Helmet law splits Iowa

BY ABE TEKIPPE | JULY 06, 2009 7:20 AM

To wear a helmet or not to wear a helmet?

In most states, motorcyclists don’t have to make the decision — the answer is a resounding “yes.” But Iowa remains one of three states without a mandatory motorcycle helmet law in spite of an increasing number of fatalities over the past decade.

“Wearing a helmet is very important,” said Azeem Ahmed, a UI clinical associate professor of emergency medicine. “In my career as an emergency physician, I’ve seen patients who otherwise did not have any major bodily injury but died or were severely disabled because of a head injury.”

In 1996, Iowa saw a modern-day low in its number of motorcycle fatalities, with 16 motorcyclists losing their lives on Iowa roadways, according to the state Department of Transportation.

But things have changed.

In 2007, the state recorded 61 motorcycle fatalities, a 25-year high. Only eight of those killed were wearing helmets, and the trend has continued into 2008 and 2009, said Scott Falb, a driver-safety specialist with the Iowa DOT.

One explanation for the increase in fatalities is a corresponding rise in motorcycle registration. In 1996, there were 108,670, compared with 153,273 in 2007, according to the Iowa DOT.

Falb said two factors contribute to the pattern. One is the high price of gasoline for cars. The other is baby boomers, many of whom rode motorcycles before they had children and are once again making the transition from four wheels to two.

“After the children had left home, they found themselves with a disposable income and a renewed interest in motorcycling,” Falb said. “They’re coming in with a much larger bike, often with too little practice and too big of jump between [previous decades] and now in terms of [motorcycle] size, and we’re seeing that in our statistics.”

In 2007, motorcyclists between the ages of 45 and 54 made up nearly one-third of Iowa’s 61 fatalities. Only two were wearing helmets.

Still, many motorcyclists don’t want anyone telling them what to do.

Rod Holst, the 41-year-old owner of Iowa City Motorsports, 155 Escort Lane, said he and the majority of his customers are against helmet laws — regardless of their effectiveness.

Still, they voluntarily wear helmets some of the time.

“Helmets are a safety thing. They’re great,” he said. “I just don’t want to be forced to wear one.”

Neither does Iowa City motorcyclist Don Patten, 54, who said he never wears a helmet because he believes they block vision and hearing.

“You’ve gotta ride [motorcycles] with respect if you’re gonna ride one,” he said. “[Wearing a helmet] oughta be up to the individual; let those who ride decide.”

Statistically, it may seem like an easy decision. Numerous studies have shown fatality rates are lower in states with universal helmet laws than in those whose laws cover some or — in the case of Iowa, Illinois, and New Hampshire — no riders, according to the Insurance Institute for Highway Safety and the Highway Loss Data Institute.

It’s not that Iowa lawmakers haven’t considered such laws. In fact, the state implemented a universal helmet law from Sept. 1, 1975, to July 1, 1976, when the government pressured states to pass helmet laws. States that did not comply risked having some of their highway funds taken away and put toward safety program funds, Falb said.

During those 10 months, motorcycle fatality rates were 30 percent lower than in the same time period the following year, according to the Iowa Governor’s Traffic Safety Bureau and the Iowa DOT.

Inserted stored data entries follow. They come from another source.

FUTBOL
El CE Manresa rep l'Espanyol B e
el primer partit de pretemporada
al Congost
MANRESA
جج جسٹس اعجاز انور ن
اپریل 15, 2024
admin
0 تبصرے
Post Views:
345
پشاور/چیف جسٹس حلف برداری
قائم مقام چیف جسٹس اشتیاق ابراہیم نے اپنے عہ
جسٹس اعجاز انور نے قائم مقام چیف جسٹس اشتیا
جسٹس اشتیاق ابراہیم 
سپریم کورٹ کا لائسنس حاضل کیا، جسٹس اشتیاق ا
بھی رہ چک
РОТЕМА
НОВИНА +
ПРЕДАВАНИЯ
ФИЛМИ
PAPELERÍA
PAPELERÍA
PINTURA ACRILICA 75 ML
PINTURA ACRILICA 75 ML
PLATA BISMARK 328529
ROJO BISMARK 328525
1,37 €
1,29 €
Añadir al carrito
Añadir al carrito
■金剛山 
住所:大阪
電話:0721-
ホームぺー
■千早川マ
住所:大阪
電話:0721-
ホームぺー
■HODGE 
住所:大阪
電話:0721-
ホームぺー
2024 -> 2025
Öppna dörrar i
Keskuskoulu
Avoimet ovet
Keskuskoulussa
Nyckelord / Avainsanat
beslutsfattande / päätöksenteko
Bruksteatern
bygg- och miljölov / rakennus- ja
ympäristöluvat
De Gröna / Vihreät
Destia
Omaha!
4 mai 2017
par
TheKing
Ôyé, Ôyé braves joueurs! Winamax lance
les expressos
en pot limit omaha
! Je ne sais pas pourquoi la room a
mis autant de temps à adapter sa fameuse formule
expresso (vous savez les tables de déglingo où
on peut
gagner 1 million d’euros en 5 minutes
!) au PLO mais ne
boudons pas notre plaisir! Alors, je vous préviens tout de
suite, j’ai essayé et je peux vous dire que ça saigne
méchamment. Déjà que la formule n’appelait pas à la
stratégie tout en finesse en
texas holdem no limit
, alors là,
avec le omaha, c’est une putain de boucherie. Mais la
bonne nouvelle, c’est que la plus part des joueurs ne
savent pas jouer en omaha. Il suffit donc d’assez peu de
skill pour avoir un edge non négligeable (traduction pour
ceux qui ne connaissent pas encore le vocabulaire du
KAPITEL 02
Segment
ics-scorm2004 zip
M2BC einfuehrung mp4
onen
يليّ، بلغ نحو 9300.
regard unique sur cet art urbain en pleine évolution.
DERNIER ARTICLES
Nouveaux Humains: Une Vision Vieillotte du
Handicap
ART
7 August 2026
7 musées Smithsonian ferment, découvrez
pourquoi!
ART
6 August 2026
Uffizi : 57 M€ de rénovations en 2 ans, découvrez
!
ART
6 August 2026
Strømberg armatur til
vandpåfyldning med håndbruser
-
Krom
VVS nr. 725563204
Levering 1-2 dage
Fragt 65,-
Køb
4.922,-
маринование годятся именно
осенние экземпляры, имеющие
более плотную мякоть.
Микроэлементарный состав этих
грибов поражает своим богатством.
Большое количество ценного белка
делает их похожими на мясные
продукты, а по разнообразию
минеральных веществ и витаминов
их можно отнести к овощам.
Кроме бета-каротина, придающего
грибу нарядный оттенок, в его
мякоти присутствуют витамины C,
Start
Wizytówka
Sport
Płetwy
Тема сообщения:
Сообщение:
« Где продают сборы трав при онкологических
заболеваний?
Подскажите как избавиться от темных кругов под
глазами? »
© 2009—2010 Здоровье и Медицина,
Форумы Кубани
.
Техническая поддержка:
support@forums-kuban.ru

But the law was obviously short-lived. Soon after the government stopped pressuring states, Iowa lawmakers — who were taking heat from motorcyclists who opposed the law — repealed it, Falb said.
Although there is no current helmet law, lawmakers are not necessarily opposed to the idea of resurrecting one. Sen. Tom Harkin, D-Iowa, said in a statement he believes “it is a matter of good policy to require the use of helmets.” Sen. Charles Grassley, R-Iowa, could not be reached for comment.

But a statement of support is not enough, some say. Pete Leehey, a Cedar Rapids personal injury lawyer who focuses on helping victims of motorcycle accidents, said “there is no active effort underway to reinstate a helmet law in Iowa.”

For now, the decision may be a simple question of comfort.

“It really boils down to, ‘Do I want a hard plastic thing on my head for hours at a time?’ ” said Iowa City police Sgt. Troy Kelsay, a motorcyclist. While Kelsay said he always wears a helmet when required by law, he admitted wearing one just doesn’t seem essential.

“I feel uncomfortable if I get in a car and don’t buckle my seat belt,” Kelsay said. “But I don’t have that same sense when I get on a motorcycle.”